- The paper introduces Voila, a groundbreaking model that integrates voice and language for real-time, full-duplex, and emotionally rich interactions.
- It leverages a hierarchical multi-scale Transformer with a novel voice tokenizer and structured interleaved alignment to enhance audio-text synchronization.
- The model supports diverse tasks like ASR, TTS, and speech translation, offering customizable voices and outperforming benchmarks against existing systems.
The paper introduces Voila (V), a family of large voice-language foundation models designed to enable real-time, autonomous, and emotionally expressive voice interactions. The authors aim to move beyond traditional pipeline-based voice AI systems (like Siri, Alexa, Google Assistant), which suffer from high latency, loss of vocal nuances due to text-as-an-intermediate step, and reactive, turn-based interactions. The vision is to create an autonomous AI that continuously listens, reasons, and responds proactively in a full-duplex manner, akin to natural human conversation.
The Voila family includes Voila-e2e for low-latency, end-to-end voice conversation and Voila-autonomous, which extends this to full-duplex, simultaneous interaction. Both models are built on a hierarchical multi-scale Transformer architecture that integrates a LLM backbone for semantic reasoning and an audio Transformer for acoustic modeling.
Key technical contributions and features of Voila include:
- Effective Integration of Voice and Language Capabilities: The model combines the strengths of pre-trained LLMs with learned voice modeling. Users can provide text instructions to define a speaker's persona and steer voice responses, leveraging the LLM's knowledge and reasoning.
- Voice Tokenizer: A neural audio codec based on residual vector quantization (RVQ), similar to SpeechTokenizer. It distills semantic information into the first RVQ layer and acoustic information into subsequent layers, converting continuous audio into discrete tokens suitable for Transformer models.
- Text and Audio Alignment: The model integrates discrete audio tokens into the LLM's vocabulary. Training is conducted on multiple tasks (ASR, TTS, instruction following) using a chat-style format and next-token prediction. A key innovation is the structured interleaved alignment of text and audio tokens, where each semantic unit of text is explicitly paired with its corresponding audio tokens. This is in contrast to prior methods with looser coupling and aims to improve fine-grained synchronization and expressiveness. For Voila-autonomous, a two-stream input processes user and system audio simultaneously, fusing their embeddings for full-duplex operation.

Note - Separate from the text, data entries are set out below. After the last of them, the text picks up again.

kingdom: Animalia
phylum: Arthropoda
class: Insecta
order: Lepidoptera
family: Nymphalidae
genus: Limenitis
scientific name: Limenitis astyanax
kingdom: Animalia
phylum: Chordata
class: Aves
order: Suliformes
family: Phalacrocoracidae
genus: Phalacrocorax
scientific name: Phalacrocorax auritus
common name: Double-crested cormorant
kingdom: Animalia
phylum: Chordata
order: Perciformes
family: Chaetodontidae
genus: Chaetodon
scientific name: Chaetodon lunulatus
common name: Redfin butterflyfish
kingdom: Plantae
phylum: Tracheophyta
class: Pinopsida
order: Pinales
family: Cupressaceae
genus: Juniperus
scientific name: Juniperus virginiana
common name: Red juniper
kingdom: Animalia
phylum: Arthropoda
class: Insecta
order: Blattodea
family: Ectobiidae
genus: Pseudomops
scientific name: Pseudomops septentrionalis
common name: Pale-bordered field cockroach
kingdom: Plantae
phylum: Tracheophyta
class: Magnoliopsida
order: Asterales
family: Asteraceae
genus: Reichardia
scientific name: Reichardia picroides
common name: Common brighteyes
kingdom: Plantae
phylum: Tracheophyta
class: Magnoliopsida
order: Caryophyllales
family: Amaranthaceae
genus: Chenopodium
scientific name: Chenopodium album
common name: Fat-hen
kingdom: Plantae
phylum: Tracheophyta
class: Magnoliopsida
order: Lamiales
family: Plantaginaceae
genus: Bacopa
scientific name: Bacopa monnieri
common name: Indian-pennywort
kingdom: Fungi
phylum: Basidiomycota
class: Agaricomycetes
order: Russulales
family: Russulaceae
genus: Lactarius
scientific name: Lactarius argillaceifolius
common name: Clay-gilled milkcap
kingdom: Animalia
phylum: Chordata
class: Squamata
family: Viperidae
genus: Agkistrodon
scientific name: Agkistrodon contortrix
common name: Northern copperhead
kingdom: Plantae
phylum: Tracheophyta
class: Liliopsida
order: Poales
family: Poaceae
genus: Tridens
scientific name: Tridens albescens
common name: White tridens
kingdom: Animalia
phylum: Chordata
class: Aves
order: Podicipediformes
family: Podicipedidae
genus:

- Voice Customization: Voila allows easy customization of voices using a learnable special token conditioned by a voice embedding extracted from a reference audio clip (as short as a few seconds) using Wespeaker. This enables users to plug in new voices on the fly. The authors leverage this capability to offer over one million pre-built voices and efficient creation of new ones.
- Unified Model for Audio Tasks: Voila supports multiple tasks like ASR and TTS within the same model architecture and can be easily adapted for tasks like speech translation through fine-tuning. It is trained on large multilingual data and supports six languages: English, Chinese, French, German, Japanese, and Korean.
To evaluate these models, the authors introduce the Voila Benchmark, an audio-language evaluation suite created by converting samples from five standard LLM evaluation datasets (MMLU, MATH, HumanEval, NQ-Open, GSM8K) into speech using off-the-shelf TTS systems. This benchmark assesses the model's ability to handle reasoning and knowledge-based questions from audio inputs.
Experimental results show that Voila significantly outperforms prior open-source audio-LLMs like SpeechGPT and Moshi on the Voila Benchmark, achieving a score of 30.56 compared to 13.29 and 11.45, respectively. The improvements are particularly notable in math and code domains, indicating effective integration of the LLM's reasoning capabilities. Voila also demonstrates competitive performance on standard ASR (LibriSpeech test-clean WER 4.8% without Librispeech training data, 2.7% with) and TTS (LibriSpeech test-clean WER 3.2% without Librispeech training data, 2.8% with) tasks compared to state-of-the-art and baseline models.
The authors release the models (Voila-base, Voila-chat, Voila-autonomous-preview, Voila-Tokenizer, Voila Voice Library) and code openly, including the Voila Benchmark, to foster further research and development towards autonomous voice AI agents.